■ Material for this exercise:
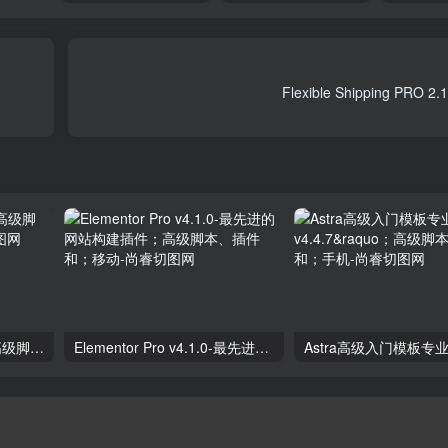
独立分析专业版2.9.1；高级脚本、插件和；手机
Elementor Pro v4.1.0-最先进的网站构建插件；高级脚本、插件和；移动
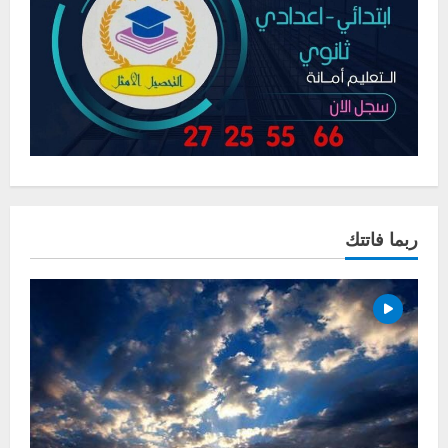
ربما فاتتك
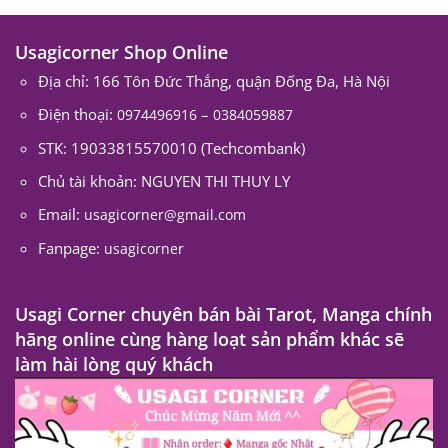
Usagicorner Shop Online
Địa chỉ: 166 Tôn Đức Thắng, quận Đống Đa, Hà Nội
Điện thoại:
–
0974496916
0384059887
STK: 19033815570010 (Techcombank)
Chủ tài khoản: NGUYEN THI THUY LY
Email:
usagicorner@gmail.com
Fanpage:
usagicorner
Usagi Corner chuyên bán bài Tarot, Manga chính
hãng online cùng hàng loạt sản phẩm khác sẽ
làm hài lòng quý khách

■ Task description:
Retype the text from all of the rows above, character for character, and leave the pictures out.

■ Task response:
独立分析专业版2.9.1；高级脚本、插件和；手机
Elementor Pro v4.1.0-最先进的网站构建插件；高级脚本、插件和；移动
ربما فاتتك
Usagicorner Shop Online
Địa chỉ: 166 Tôn Đức Thắng, quận Đống Đa, Hà Nội
Điện thoại:
–
0974496916
0384059887
STK: 19033815570010 (Techcombank)
Chủ tài khoản: NGUYEN THI THUY LY
Email:
usagicorner@gmail.com
Fanpage:
usagicorner
Usagi Corner chuyên bán bài Tarot, Manga chính
hãng online cùng hàng loạt sản phẩm khác sẽ
làm hài lòng quý khách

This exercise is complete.